Every year, from the end of November to December 6, the people of Quito in Ecuador celebrate the foundation of the city. They call it Fiestas de Quito and it takes many forms. There are bullfights, parades, dancing in the street and of course the famous chivas – buses or lorries crammed with people dancing and drinking to loud music.
I was fortunate to witness all this happening. The highlight of the festivities for me was walking along La Ronda. It’s the historic centre of the city with all the little shops and restaurants offering traditional delicacies and products. Seeing all the bands and dancers march on the La Ronda was a very special experience.
I saw some street artists on La Ronda. One was creating breathtakingly beautiful images with a technique I’d never seen before. He sprayed paint on canvas and altered it using different tools like pieces of paper, a razor and other unconventional brushes. I watched him make a picture from scratch in about 15 minutes and it looked like the result of hundreds of hours of work. I was so impressed I would have liked to buy one of his paintings, but not having a permanent wall to put it on, I just gave him some money.
And I admired him. A lot.
For having the balls to do what he loves doing despite the uncertainty he had to live with all the time.
I met Sandra in the last weeks of my stay in Quito, Ecuador. She is also someone who has the balls to do something she loves despite all the challenges that creates for her.
Sandra is native Ecuadorian, but speaks perfect English. She studied in the US and has a very open mind, but she has also been faithful to her Ecuadorian cultural heritage as a musician.
With her partner Martha Artola, they play high quality music that has traditional Ecuadorian roots and is spiced with modern elements under the name of Duo Passionato. They have recently finished recording their second album of Latin American music that I liked very much personally. It’s the kind of music you’d listen to when you’re in the mood for something deep, exciting and inspiring.
I asked Sandra why she is a musician. She replied without thinking: “I do music because I am madly in love with it.”
She also told me the story of how she fell in love with music: “After I heard a jazz pianist play in a bar something changed inside of me, the way I approached music changed completely. I love playing for people now. I enjoy sharing it. I had been scared to play in front of people before. Now, I feel more comfortable on stage than in my mother’s house. The way it happened was this pianist started playing, and I just cried throughout the whole concert, like I couldn’t control myself… that never happened to me before. I had to meet this person. He invited me to play and we became great friends. He is my mentor really.”
I love that story. Not only because it’s literally falling in love, but also because it proved to be a real, lasting passion. Several years later she is just as crazy if not more about music.
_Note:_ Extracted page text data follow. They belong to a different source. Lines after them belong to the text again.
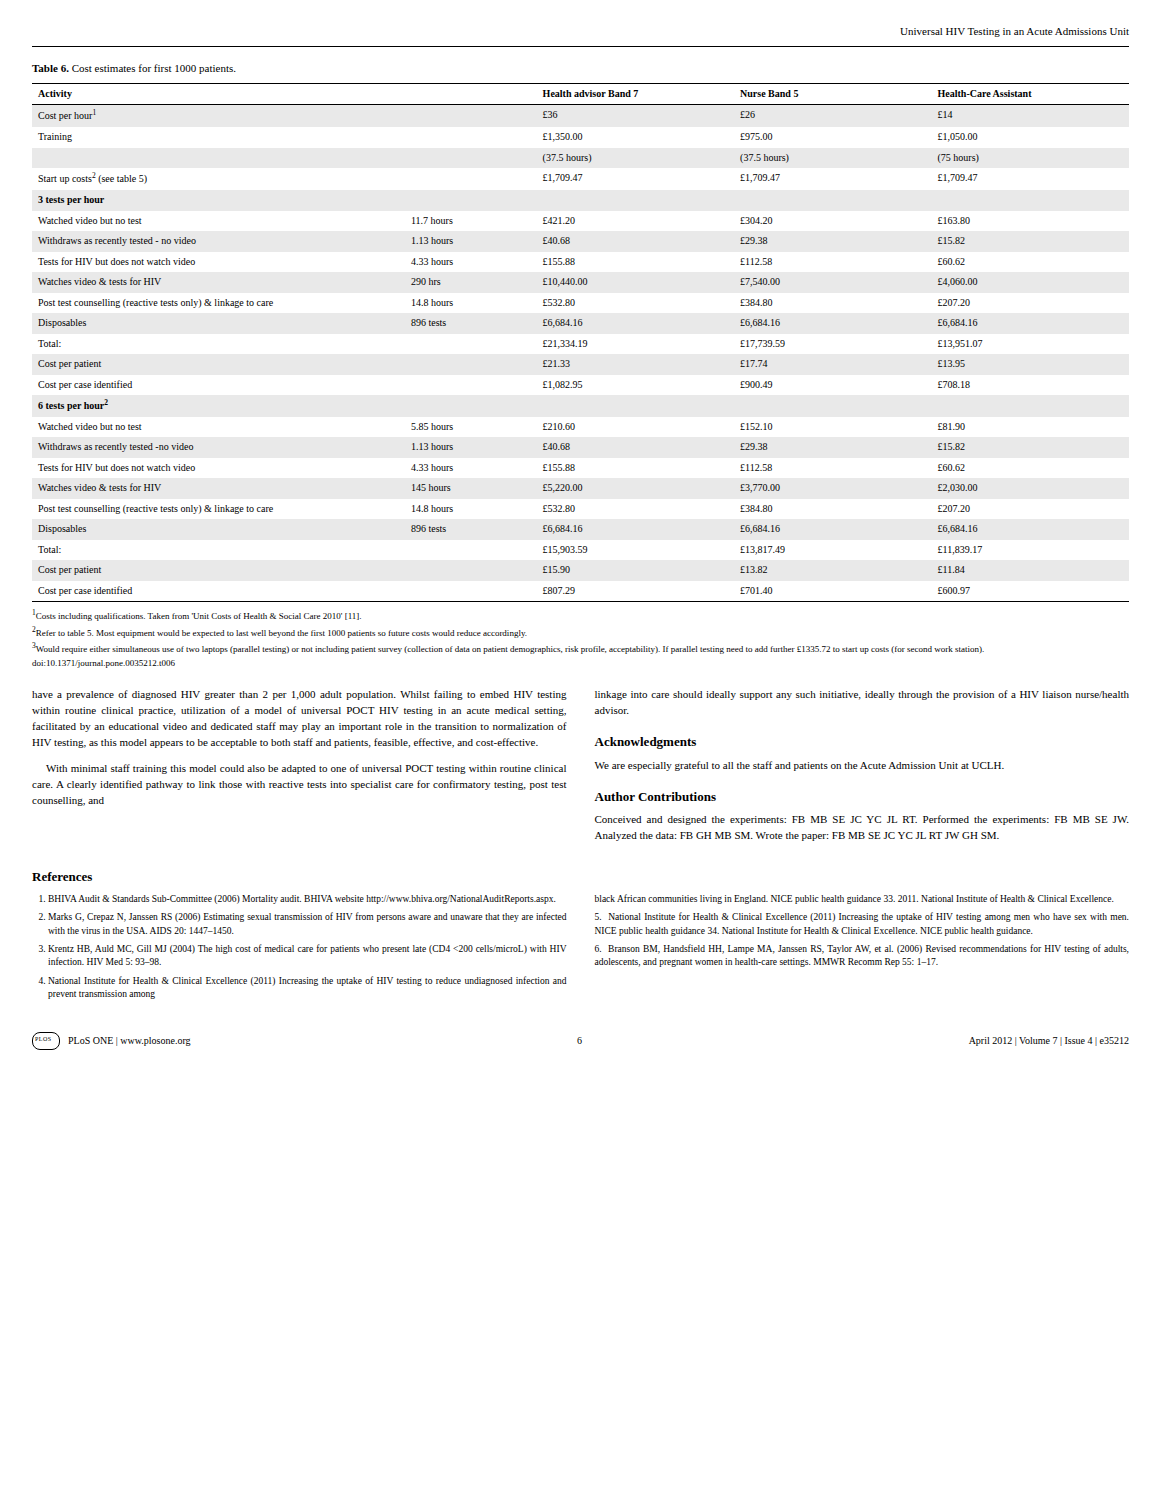Universal HIV Testing in an Acute Admissions Unit
Table 6. Cost estimates for first 1000 patients.
| Activity | | Health advisor Band 7 | Nurse Band 5 | Health-Care Assistant |
| --- | --- | --- | --- | --- |
| Cost per hour 1 | | £36 | £26 | £14 |
| Training | | £1,350.00 | £975.00 | £1,050.00 |
| | | (37.5 hours) | (37.5 hours) | (75 hours) |
| Start up costs 2 (see table 5) | | £1,709.47 | £1,709.47 | £1,709.47 |
| 3 tests per hour | | | | |
| Watched video but no test | 11.7 hours | £421.20 | £304.20 | £163.80 |
| Withdraws as recently tested - no video | 1.13 hours | £40.68 | £29.38 | £15.82 |
| Tests for HIV but does not watch video | 4.33 hours | £155.88 | £112.58 | £60.62 |
| Watches video & tests for HIV | 290 hrs | £10,440.00 | £7,540.00 | £4,060.00 |
| Post test counselling (reactive tests only) & linkage to care | 14.8 hours | £532.80 | £384.80 | £207.20 |
| Disposables | 896 tests | £6,684.16 | £6,684.16 | £6,684.16 |
| Total: | | £21,334.19 | £17,739.59 | £13,951.07 |
| Cost per patient | | £21.33 | £17.74 | £13.95 |
| Cost per case identified | | £1,082.95 | £900.49 | £708.18 |
| 6 tests per hour 2 | | | | |
| Watched video but no test | 5.85 hours | £210.60 | £152.10 | £81.90 |
| Withdraws as recently tested -no video | 1.13 hours | £40.68 | £29.38 | £15.82 |
| Tests for HIV but does not watch video | 4.33 hours | £155.88 | £112.58 | £60.62 |
| Watches video & tests for HIV | 145 hours | £5,220.00 | £3,770.00 | £2,030.00 |
| Post test counselling (reactive tests only) & linkage to care | 14.8 hours | £532.80 | £384.80 | £207.20 |
| Disposables | 896 tests | £6,684.16 | £6,684.16 | £6,684.16 |
| Total: | | £15,903.59 | £13,817.49 | £11,839.17 |
| Cost per patient | | £15.90 | £13.82 | £11.84 |
| Cost per case identified | | £807.29 | £701.40 | £600.97 |
1Costs including qualifications. Taken from 'Unit Costs of Health & Social Care 2010' [11].
2Refer to table 5. Most equipment would be expected to last well beyond the first 1000 patients so future costs would reduce accordingly.
3Would require either simultaneous use of two laptops (parallel testing) or not including patient survey (collection of data on patient demographics, risk profile, acceptability). If parallel testing need to add further £1335.72 to start up costs (for second work station).
doi:10.1371/journal.pone.0035212.t006
have a prevalence of diagnosed HIV greater than 2 per 1,000 adult population. Whilst failing to embed HIV testing within routine clinical practice, utilization of a model of universal POCT HIV testing in an acute medical setting, facilitated by an educational video and dedicated staff may play an important role in the transition to normalization of HIV testing, as this model appears to be acceptable to both staff and patients, feasible, effective, and cost-effective.
With minimal staff training this model could also be adapted to one of universal POCT testing within routine clinical care. A clearly identified pathway to link those with reactive tests into specialist care for confirmatory testing, post test counselling, and
linkage into care should ideally support any such initiative, ideally through the provision of a HIV liaison nurse/health advisor.
Acknowledgments
We are especially grateful to all the staff and patients on the Acute Admission Unit at UCLH.
Author Contributions
Conceived and designed the experiments: FB MB SE JC YC JL RT. Performed the experiments: FB MB SE JW. Analyzed the data: FB GH MB SM. Wrote the paper: FB MB SE JC YC JL RT JW GH SM.
References
BHIVA Audit & Standards Sub-Committee (2006) Mortality audit. BHIVA website http://www.bhiva.org/NationalAuditReports.aspx.
Marks G, Crepaz N, Janssen RS (2006) Estimating sexual transmission of HIV from persons aware and unaware that they are infected with the virus in the USA. AIDS 20: 1447–1450.
Krentz HB, Auld MC, Gill MJ (2004) The high cost of medical care for patients who present late (CD4 <200 cells/microL) with HIV infection. HIV Med 5: 93–98.
National Institute for Health & Clinical Excellence (2011) Increasing the uptake of HIV testing to reduce undiagnosed infection and prevent transmission among
black African communities living in England. NICE public health guidance 33. 2011. National Institute of Health & Clinical Excellence.
5. National Institute for Health & Clinical Excellence (2011) Increasing the uptake of HIV testing among men who have sex with men. NICE public health guidance 34. National Institute for Health & Clinical Excellence. NICE public health guidance.
6. Branson BM, Handsfield HH, Lampe MA, Janssen RS, Taylor AW, et al. (2006) Revised recommendations for HIV testing of adults, adolescents, and pregnant women in health-care settings. MMWR Recomm Rep 55: 1–17.
PLoS ONE | www.plosone.org
6
April 2012 | Volume 7 | Issue 4 | e35212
Sandra also shared a beautiful thought about music as the universal language of the world: “It’s fascinating how there are expressions in each language that are impossible to translate, because there are life situations or things that are unique to a culture so other languages don’t have the same concept. That’s why I’d like to speak all languages in the world. But that’s impossible so I play music, the ultimate language that everybody understands.”
I think that’s so true. I used to be a musician myself for a fair bit of time and played in front of audiences in many countries. I was always amused to see how we got the same reactions from any crowd regardless of nationality. Music can’t be misunderstood as it touches on our basic emotions that all humans share.
I asked Sandra the inevitable question, whether she can make a living as a musician and if she might like to play more commercial music that sells easier.
“I play and write music that comes from my heart. If I let my rational mind choose what kind of music I play, I’d be going against myself. I’d rather have 5 people listen to the music that comes from my heart than 5 million to something I’m playing because it makes more money.”
You may call that having integrity, or principles, but it’s more than that. In a society that adores consumption, and conditions everybody to put money before everything (Ecuador is no exception), it takes more than principles to swim against the current.
It takes tremendous courage, conviction and a pinch of stubbornness.
I wish more people had what it takes. If enough people did, the current itself might change directions eventually.